Remove Early accept

adastop/cli.py

@@ -27,12 +27,11 @@ def adastop(ctx):
 @click.option("-N", "--size-group", default=5,type=int, show_default=True, help="Number of groups.")
 @click.option("-B", "--n-permutations", default=10000,type=int, show_default=True, help="Number of random permutations.")
 @click.option("--alpha", default=0.05,type=float, show_default=True, help="Type I error.")
-@click.option("--beta", default=0.0,type=float, show_default=True, help="early accept parameter.")
 @click.option("--seed", default=None, type=int, show_default=True, help="Random seed.")
 @click.option("--compare-to-first", is_flag=True, show_default=True, default=False, help="Compare all algorithms to the first algorithm.")
 @click.argument('input_file',required = True, type=str)
 @click.pass_context
-def compare(ctx, input_file, n_groups, size_group, n_permutations, alpha, beta, seed, compare_to_first):
+def compare(ctx, input_file, n_groups, size_group, n_permutations, alpha,  seed, compare_to_first):
     """
     Perform one step of adaptive stopping algorithm using csv file intput_file.
     The csv file must be of size `size_group`.
@@ -69,7 +68,7 @@ def compare(ctx, input_file, n_groups, size_group, n_permutations, alpha, beta,
     else:
         comparator = MultipleAgentsComparator(n_fits_per_group, n_groups,
                                               n_permutations, comparisons,
-                                              alpha, beta, seed)
+                                              alpha, seed)

(Records from a collection)
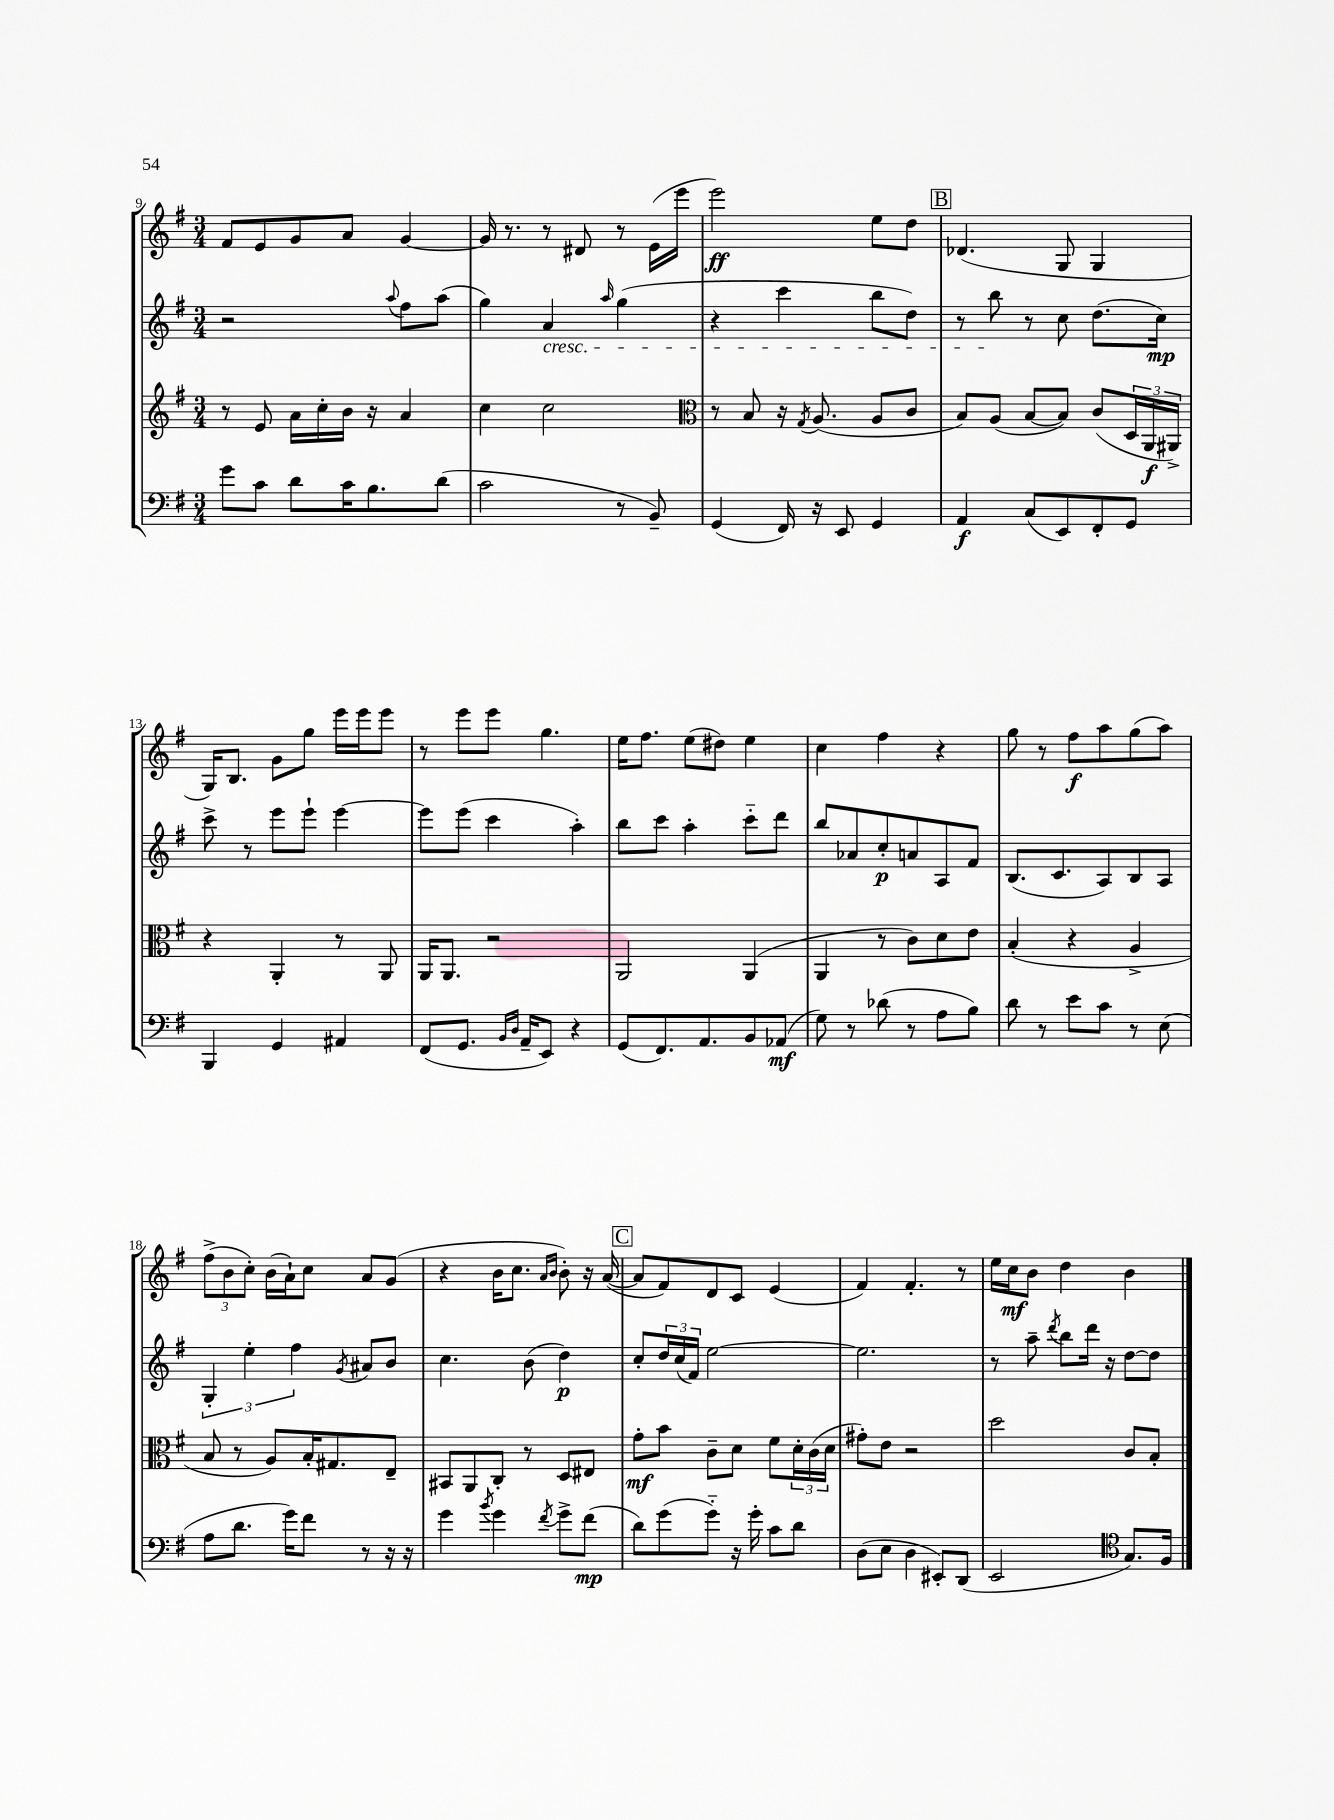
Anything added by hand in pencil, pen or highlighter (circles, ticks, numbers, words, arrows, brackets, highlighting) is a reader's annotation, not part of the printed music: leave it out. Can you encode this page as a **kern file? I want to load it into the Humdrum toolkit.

**kern	**kern	**kern	**kern
*staff4	*staff3	*staff2	*staff1
*clefF4	*clefG2	*clefG2	*clefG2
*k[f#]	*k[f#]	*k[f#]	*k[f#]
*M3/4	*M3/4	*M3/4	*M3/4
8g	8r	2r	8f#
8c	8e	.	8e
8d	16a	.	8g
.	16cc'	.	.
16c	16b	.	8a
8.B	16r	.	.
.	.	8qqaa	.
.	4a	8ff#	[4g
(8d	.	(8aa	.
=	=	=	=
2c	4cc	4gg)	16g]
.	.	.	8.r
.	2cc	4a	8r
.	.	.	8d#
.	.	16qqaa	.
8r	.	(4gg	8r
8BB~)	.	.	(16e
.	.	.	16eee
=	=	=	=
*	*clefC3	*	*
(4GG	8r	4r	2eee)
.	8B	.	.
16FF#)	16r	4ccc	.
.	8qG	.	.
16r	(8.A	.	.
8EE	.	.	.
4GG	8A	8bb	8ee
.	8c	8dd)	8dd
=	=	=	=
4AA	8B)	8r	(4.d-
.	(8A	8bb	.
(8C	[8B	8r	.
8EE)	8B])	8cc	8G
8FF#'	(8c	(8.dd	4G
8GG	24D	.	.
.	24AA	.	.
.	.	16cc)	.
.	24AA#^)	.	.
=	=	=	=
4BBB	4r	8ccc^	16G)
.	.	.	8.B
.	.	8r	.
4GG	4AA'	8eee	8g
.	.	8eee`	8gg
4AA#	8r	[4eee	16eee
.	.	.	16eee
.	8AA	.	8eee
=	=	=	=
(8FF#	16AA	8eee]	8r
.	8.AA	.	.
8.GG	.	(8eee	8eee
.	2r	4ccc	8eee
16qqBB	.	.	.
16qqD	.	.	.
16AA~	.	.	.
8EE)	.	.	4.gg
4r	.	4aa')	.
=	=	=	=
(8GG	2AA	8bb	16ee
.	.	.	8.ff#
8.FF#)	.	8ccc	.
.	.	4aa'	(8ee
8.AA	.	.	.
.	.	.	8dd#)
8BB	(4AA	8ccc'~	4ee
(8AA-	.	8ddd	.
=	=	=	=
8G)	4AA	8bb	4cc
8r	.	8a-	.
(8d-	8r	8cc'	4ff#
8r	8c)	8a	.
8A	8d	8A	4r
8B)	8e	8f#	.
=	=	=	=
8d	(4B'	(8.B	8gg
8r	.	.	8r
.	.	8.c	.
8e	4r	.	8ff#
8c	.	8A)	8aa
8r	4A^	8B	(8gg
(8E	.	8A	8aa)
=	=	=	=
8A	8B	6G'	(12ff#^
.	.	.	12b
8.d	8r	.	.
.	.	6ee'	12cc')
.	8A)	.	(16b
16g)	.	.	16a`)
.	.	6ff#	.
8f#	16B'	.	8cc
.	8.G#	.	.
.	.	8qg	.
8r	.	8a#	8a
16r	8E~	8b	(8g
16r	.	.	.
=	=	=	=
4g	8BB#	4.cc	4r
.	8AA	.	.
8qb	.	.	.
4g	8C'	.	16b
.	.	.	8.cc
.	8r	(8b	.
.	.	.	16qqa
8qf#	.	.	16qqb
8g^	8D	4dd)	8b')
(8f#	8E#	.	16r
.	.	.	([16a
=	=	=	=
8d)	8g'	8cc'	8a]
(8g	8b	24dd	8f#)
.	.	(24cc	.
.	.	24f#)	.
8g'~)	8c~	[2ee	8d
16r	8d	.	8c
16g'	.	.	.
8c	8f#	.	(4e
8d	24d'	.	.
.	(24c	.	.
.	24d	.	.
=	=	=	=
(8D	8g#')	2.ee]	4f#)
8E	8e	.	.
4D	2r	.	4.f#'
8EE#')	.	.	.
(8DD	.	.	8r
=	=	=	=
2EE	2dd	8r	16ee
.	.	.	16cc
.	.	8aa~	8b
.	.	8qddd	.
.	.	8bb	4dd
.	.	16ddd	.
.	.	16r	.
*clefC4	*	*	*
8.G)	8c	[8dd	4b
.	8B'	8dd]	.
16F#	.	.	.
==	==	==	==
*-	*-	*-	*-
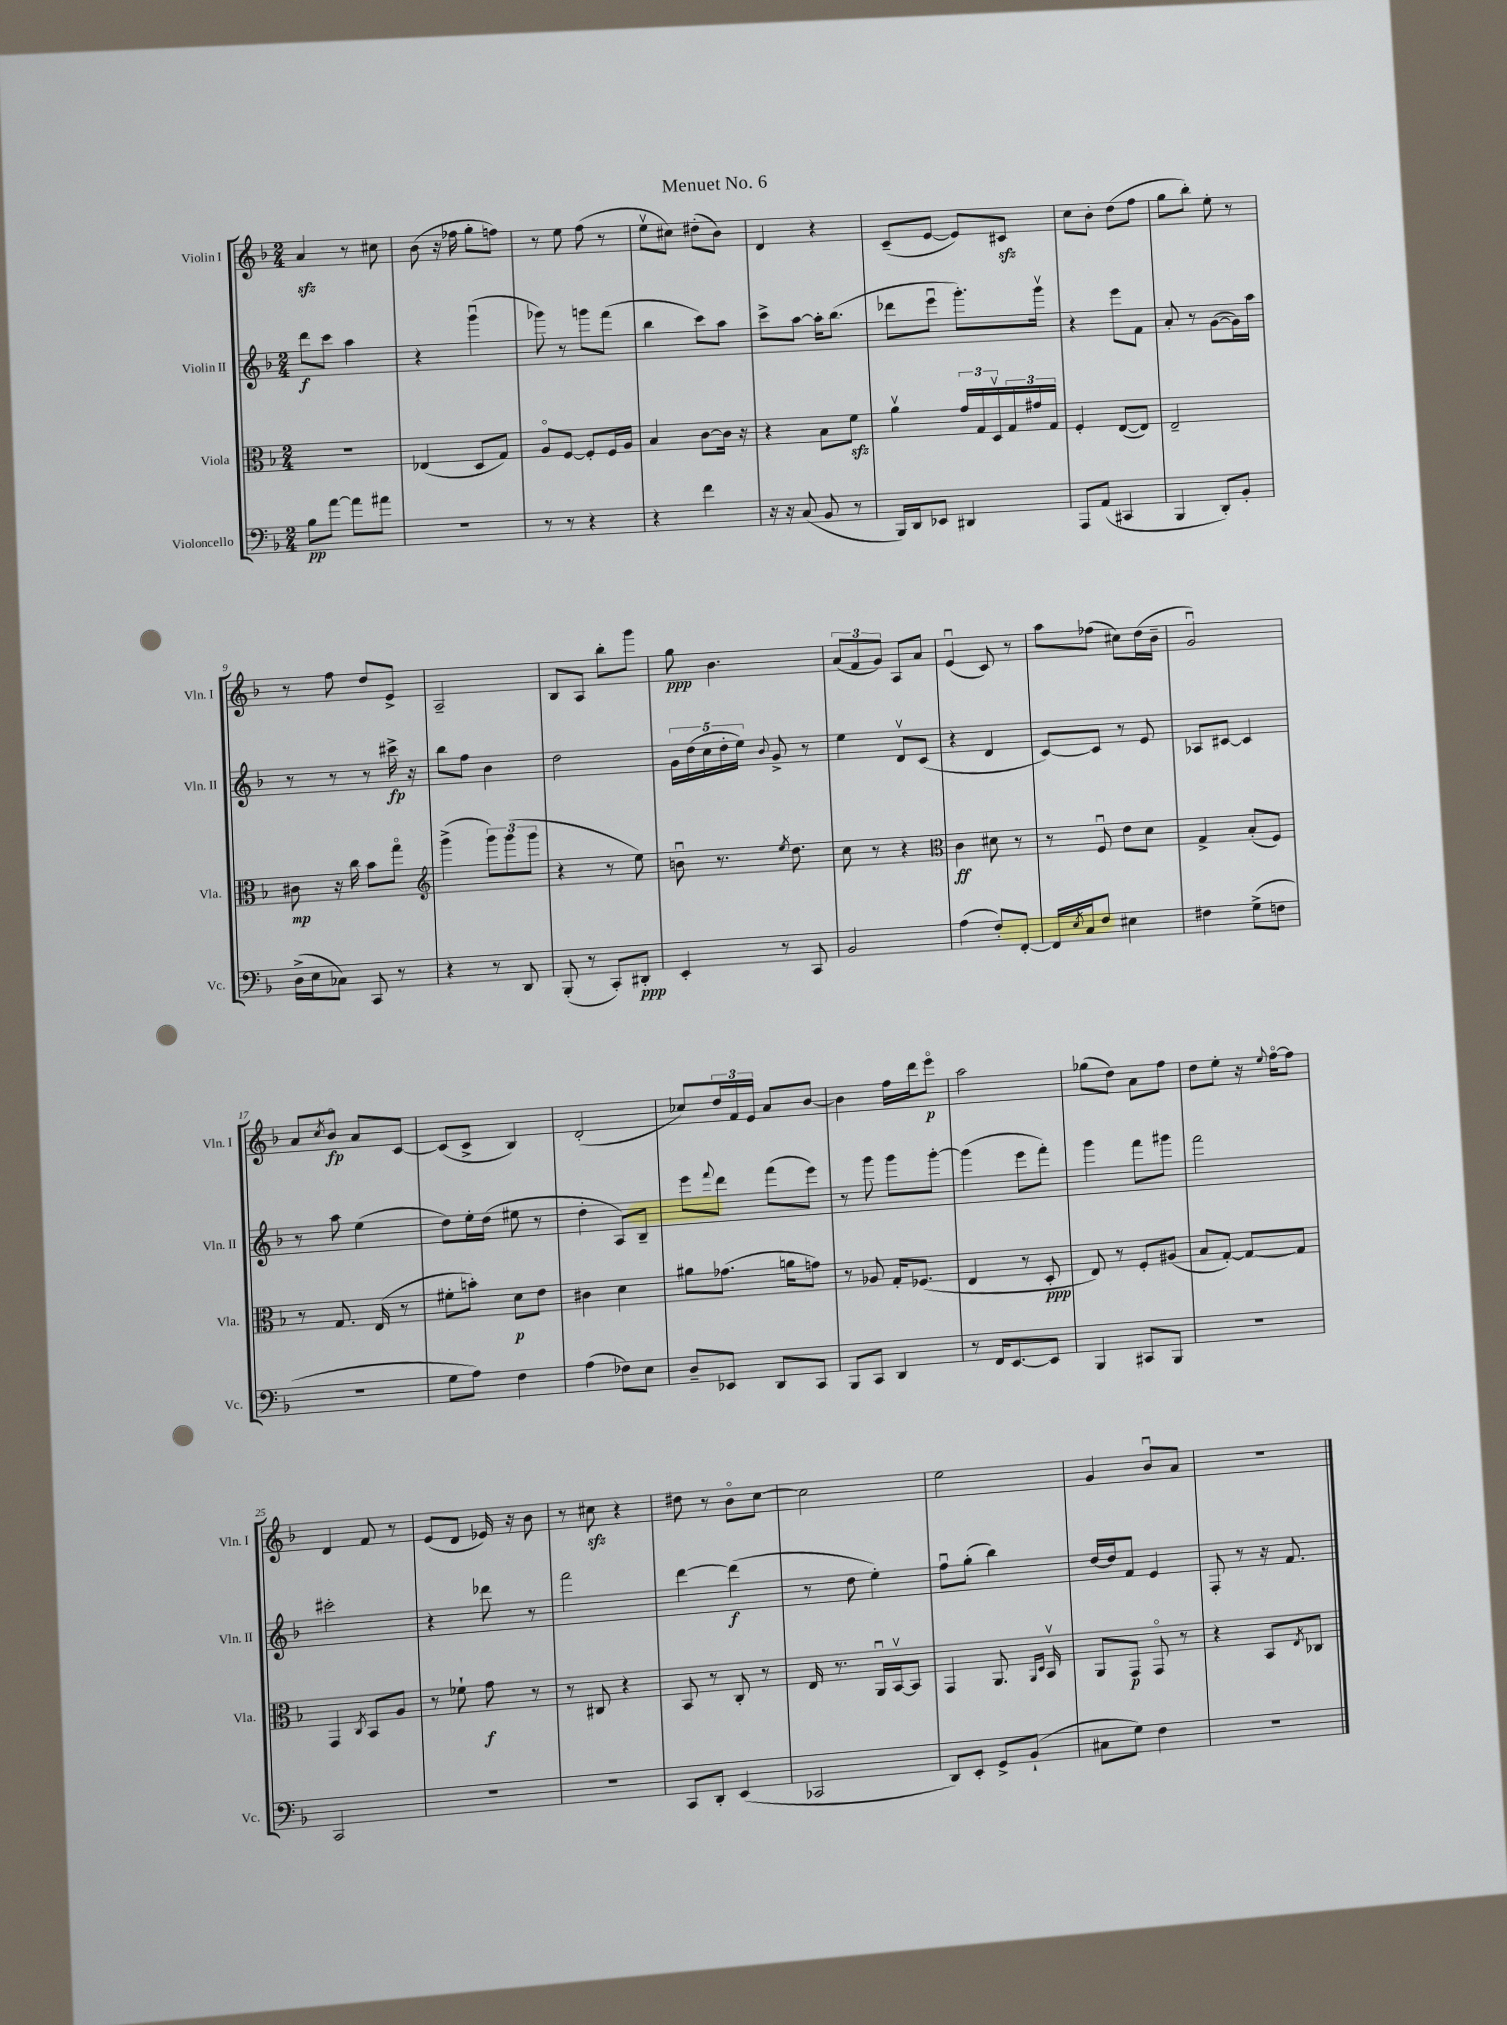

[LIST OF TASKS]:
1. What default value does the diff give the --alpha option?
2. Translate this sentence from the diff into French: "The csv file must be of size `size_group`."
3. Reproduce everything in the diff from "The csv file" down to "alpha, beta, seed)", replacing "comparisons" with "pairs".

[EXPECTED RESULTS]:
1. 0.05

2. Le fichier csv doit être de taille `size_group`.

3.
The csv file must be of size `size_group`.
@@ -69,7 +68,7 @@ def compare(ctx, input_file, n_groups, size_group, n_permutations, alpha, beta,
     else:
         comparator = MultipleAgentsComparator(n_fits_per_group, n_groups,
                                               n_permutations, pairs,
-                                              alpha, beta, seed)